Pierpaolo Ferrai: Au départ il y a une idée, puis nous la développons à travers des scénarios plus vraisemblables, on travaille avec des modèles ou des acteurs mais en essayant d’être le moins artificiel possible. Pendant la production on prend toujours en considération les références symboliques de la culture italienne. Nous pensons que c’est ensuite le devoir du spectateur de retrouver ces symboles et d’interpréter les images selon son propre background. Nous avons toujours aimé transposer les images de TOILETPAPER dans la vie réelle, et les appliquer sur des objets concrets (comme par exemple les tasses, les t-shirts, les sacs en tissu, etc…, ndr). Nous pensons que c’est une solution ingénieuse pour faire vivre l’art en dehors du cadre – ou d’une page imprimée – mais ce n’est pas la seule. Récemment nous avons terminé un projet avec la marque de voiture allemande BMW et dans le futur nous imaginons des collaborations avec des marques de mode et d’accessoires. Grâce à ces synergies plus commerciales, je peux me permettre le luxe de projets pour lesquels j’aurais eu des remords à travailler dans un champ artistique. Je n’oserai pas appliquer à mes oeuvres d’art ce que je fais pour TOILETPAPER!

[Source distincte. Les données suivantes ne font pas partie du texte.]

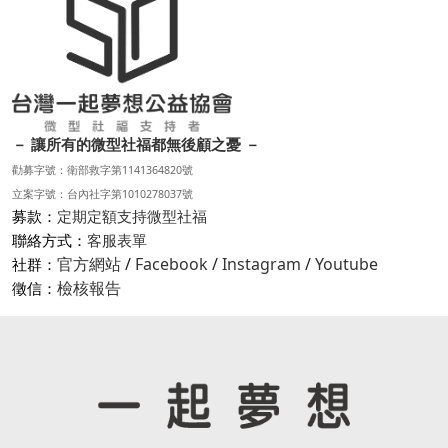
－ 讓所有的微型社福都無後顧之憂 －
勸募字號：衛部救字第1141364820號
立案字號：台內社字第1010278037號
募款：
定期定額支持微型社福
聯絡方式：
客服表單
官方網站
/
Facebook
/
Instagram
/
Youtube
社群：
檢核報告
徵信：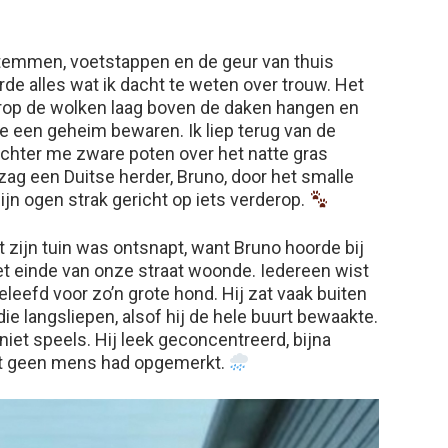
stemmen, voetstappen en de geur van thuis
de alles wat ik dacht te weten over trouw. Het
arop de wolken laag boven de daken hangen en
e een geheim bewaren. Ik liep terug van de
 achter me zware poten over het natte gras
ag een Duitse herder, Bruno, door het smalle
ijn ogen strak gericht op iets verderop.
t zijn tuin was ontsnapt, want Bruno hoorde bij
het einde van onze straat woonde. Iedereen wist
eleefd voor zo’n grote hond. Hij zat vaak buiten
die langsliepen, alsof hij de hele buurt bewaakte.
 niet speels. Hij leek geconcentreerd, bijna
wat geen mens had opgemerkt.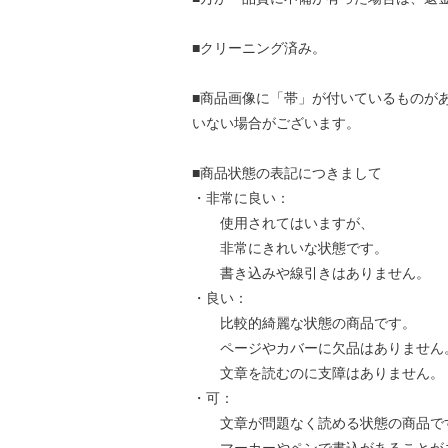
■クリーニング済み。
■商品画像に「帯」が付いているものが
いない場合がございます。
■商品状態の表記につきまして
・非常に良い：
使用されてはいますが、
非常にきれいな状態です。
書き込みや線引きはありません。
・良い：
比較的綺麗な状態の商品です。
ページやカバーに欠品はありません
文章を読むのに支障はありません。
・可：
文章が問題なく読める状態の商品で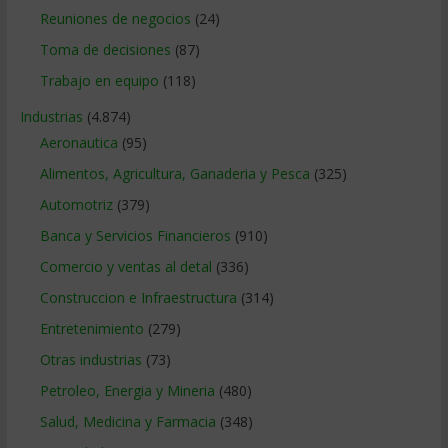
Reuniones de negocios
(24)
Toma de decisiones
(87)
Trabajo en equipo
(118)
Industrias
(4.874)
Aeronautica
(95)
Alimentos, Agricultura, Ganaderia y Pesca
(325)
Automotriz
(379)
Banca y Servicios Financieros
(910)
Comercio y ventas al detal
(336)
Construccion e Infraestructura
(314)
Entretenimiento
(279)
Otras industrias
(73)
Petroleo, Energia y Mineria
(480)
Salud, Medicina y Farmacia
(348)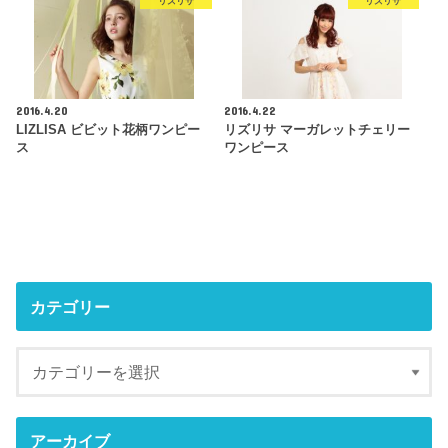
リズリサ
リズリサ
2016.4.20
2016.4.22
LIZLISA ビビット花柄ワンピー
リズリサ マーガレットチェリー
ス
ワンピース
カテゴリー
アーカイブ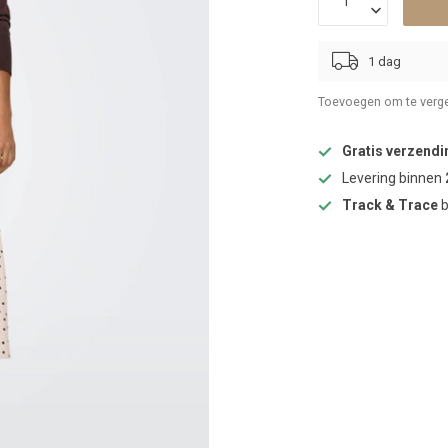
1 dag
Toevoegen om te verge
Gratis verzendi
Levering binnen
Track & Trace
b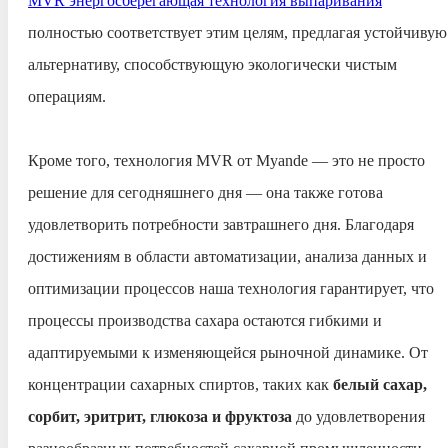
MVR энергосберегающая технология выпаривания
полностью соответствует этим целям, предлагая устойчивую
альтернативу, способствующую экологически чистым
операциям.
Кроме того, технология MVR от Myande — это не просто
решение для сегодняшнего дня — она также готова
удовлетворить потребности завтрашнего дня. Благодаря
достижениям в области автоматизации, анализа данных и
оптимизации процессов наша технология гарантирует, что
процессы производства сахара остаются гибкими и
адаптируемыми к изменяющейся рыночной динамике. От
концентрации сахарных спиртов, таких как
белый сахар,
сорбит, эритрит, глюкоза и фруктоза
до удовлетворения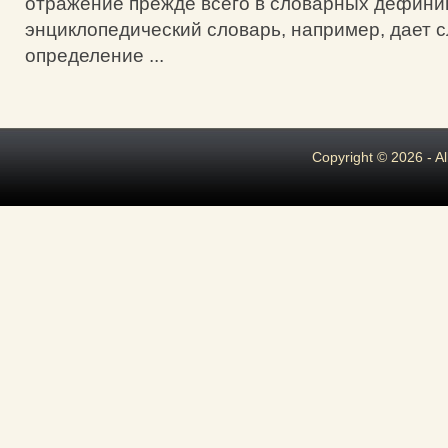
отражение прежде всего в словарных дефини
энциклопедический словарь, например, дает
определение ...
Copyright © 2026 - A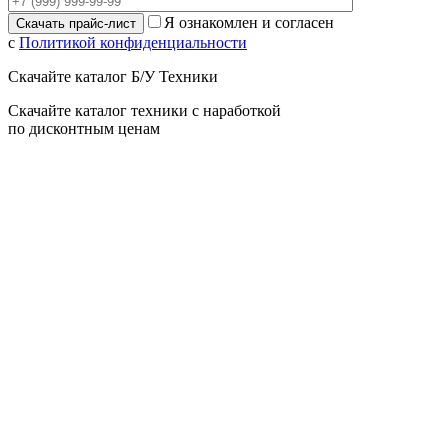
Я ознакомлен и согласен
с
Политикой конфиденциальности
Скачайте каталог Б/У Техники
Скачайте каталог техники с наработкой
по дисконтным ценам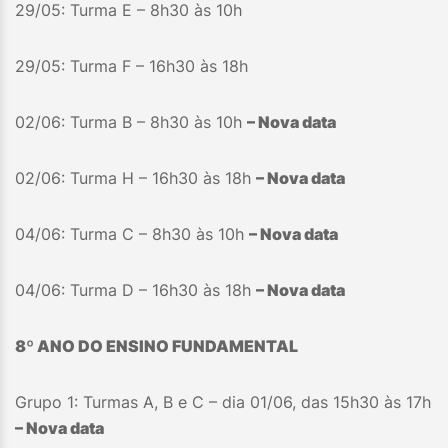
29/05: Turma E – 8h30 às 10h
29/05: Turma F – 16h30 às 18h
02/06: Turma B – 8h30 às 10h
– Nova data
02/06: Turma H – 16h30 às 18h
– Nova data
04/06: Turma C – 8h30 às 10h
– Nova data
04/06: Turma D – 16h30 às 18h
– Nova data
8º ANO DO ENSINO FUNDAMENTAL
Grupo 1: Turmas A, B e C – dia 01/06, das 15h30 às 17h
– Nova data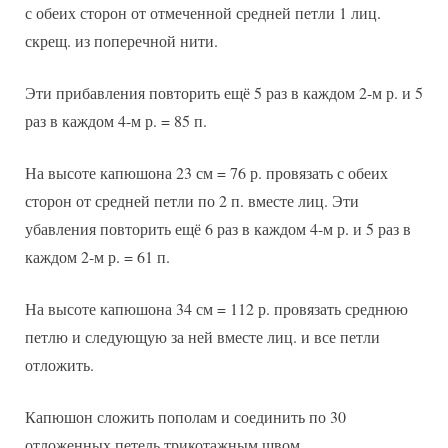
с обеих сторон от отмеченной средней петли 1 лиц.
скрещ. из поперечной нити.
Эти прибавления повторить ещё 5 раз в каждом 2-м р. и 5
раз в каждом 4-м р. = 85 п.
На высоте капюшона 23 см = 76 р. провязать с обеих
сторон от средней петли по 2 п. вместе лиц. Эти
убавления повторить ещё 6 раз в каждом 4-м р. и 5 раз в
каждом 2-м р. = 61 п.
На высоте капюшона 34 см = 112 р. провязать среднюю
петлю и следующую за ней вместе лиц. и все петли
отложить.
Капюшон сложить пополам и соединить по 30
отложенных петель трикотажным швом.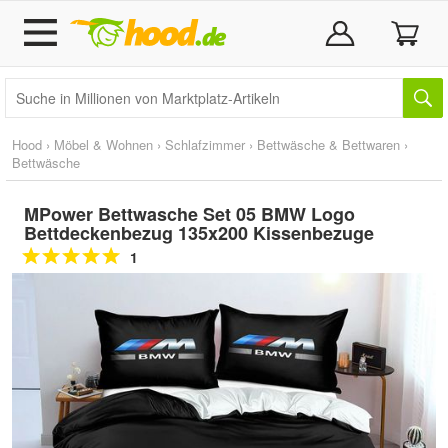
Hood
›
Möbel & Wohnen
›
Schlafzimmer
›
Bettwäsche & Bettwaren
›
Bettwäsche
MPower Bettwasche Set 05 BMW Logo
Bettdeckenbezug 135x200 Kissenbezuge
1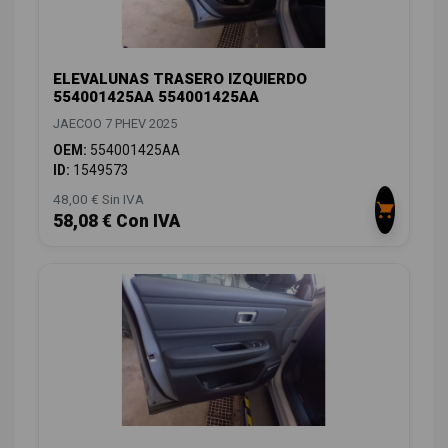
ELEVALUNAS TRASERO IZQUIERDO
554001425AA 554001425AA
JAECOO 7 PHEV 2025
OEM:
554001425AA
ID:
1549573
48,00 € Sin IVA
58,08 € Con IVA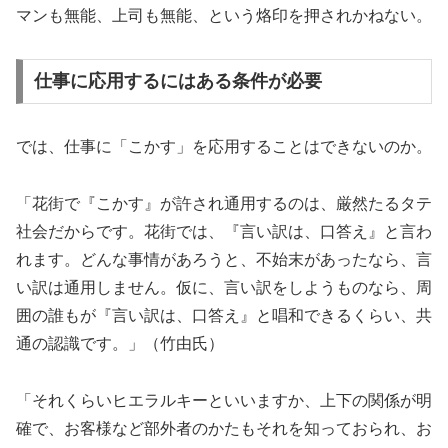
マンも無能、上司も無能、という烙印を押されかねない。
仕事に応用するにはある条件が必要
では、仕事に「こかす」を応用することはできないのか。
「花街で『こかす』が許され通用するのは、厳然たるタテ
社会だからです。花街では、『言い訳は、口答え』と言わ
れます。どんな事情があろうと、不始末があったなら、言
い訳は通用しません。仮に、言い訳をしようものなら、周
囲の誰もが『言い訳は、口答え』と唱和できるくらい、共
通の認識です。」（竹由氏）
「それくらいヒエラルキーといいますか、上下の関係が明
確で、お客様など部外者のかたもそれを知っておられ、お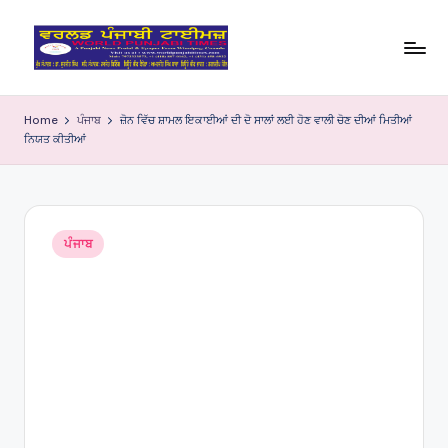
Skip
to
W
content
o
Home
ਪੰਜਾਬ
ਜ਼ੋਨ ਵਿੱਚ ਸ਼ਾਮਲ ਇਕਾਈਆਂ ਦੀ ਦੋ ਸਾਲਾਂ ਲਈ ਹੋਣ ਵਾਲੀ ਚੋਣ ਦੀਆਂ ਮਿਤੀਆਂ
ਨਿਯਤ ਕੀਤੀਆਂ
rl
d
P
Posted
u
ਪੰਜਾਬ
in
nj
a
bi
Ti
m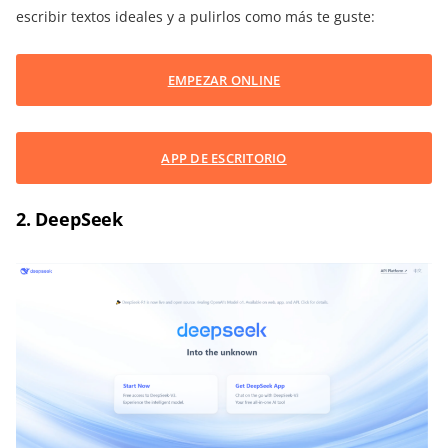
escribir textos ideales y a pulirlos como más te guste:
EMPEZAR ONLINE
APP DE ESCRITORIO
2. DeepSeek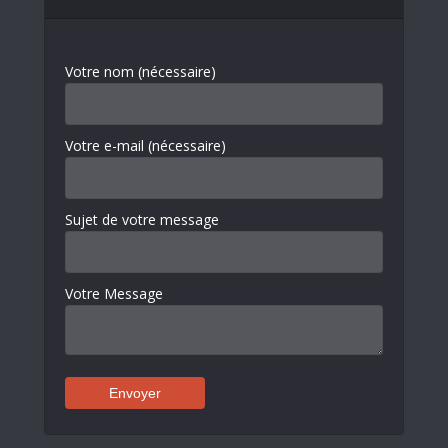
Votre nom (nécessaire)
Votre e-mail (nécessaire)
Sujet de votre message
Votre Message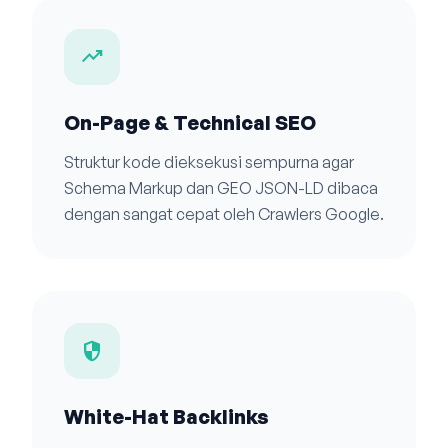
trending_up
On-Page & Technical SEO
Struktur kode dieksekusi sempurna agar
Schema Markup dan GEO JSON-LD dibaca
dengan sangat cepat oleh Crawlers Google.
security
White-Hat Backlinks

Pour comprendre le mécanisme à la base de TOILETPAPER, il est important de souligner qu’avant tout ce magazine est né comme un produit et que, comme tel, il a l’impératif d’être largement distribué et de pénétrer le marché.
Maurizio Cattelan: En créant des choses esthétiquement impactantes! Notre objectif est que TOILETPAPER devienne une vraie marque pour Pierpaolo et moi. Si un jour nous faisons un sac Louis Vuitton avec TOILETPAPER ça sera la preuve que le monde du luxe peut se mêler avec celui plus irrévérencieux de l’art. Quand, et si nous arrivons à ce niveau, j’aurais atteint mon objectif: transcender le magazine en quelque chose de plus grand et de plus abstrait.
Wakapedia: Donc vous imitez un peu l’artiste japonais Takeshi Murakami ou encore l’anglais Damien Hirst?
Maurizio Cattelan: Personnellement je ne veux pas confondre et mélanger ces deux niveaux. Par exemple, je n’ai jamais pensé à faire de mon Pape une icone pop (l’artiste fait ici référence à son oeuvre « La Nona Ora » qui représente Jean-Paul II écrasé par une météorite, ndr). Même si aujourd’hui on peut le retrouver à différentes occasions, comme par exemple sur la couverture d’un livre, ou dans le générique d’une série télévisée (“The Young Pope” de Paolo Sorrentino, ndr), le mettre sur des tasses serait ridicule.
TOILETPAPER représente pour moi et Pierpaolo une marque qui permet de faire ce que des artistes comme Murakami et Hirst font avec leurs oeuvres. Je ne sais pas si c’est une limite, mais le résultat est le même. Donc on peut dire que, si il y a une similitude d’intention, nous, nous avons séparé l’art du merchandising.
Wakapedia: Mais il n’y a pas si longtemps tu m’as offert la boite à musique de l’oeuvre L.O.V.E. représentant un doigt d’honneur qui tourne sur lui-même!
Maurizio Cattelan: Oui, pour que tu ailles te faire foutre!
Wakapedia: Quel romantisme avec toute cette sodomie, au sens actif et passif! Mais si tu y tiens!!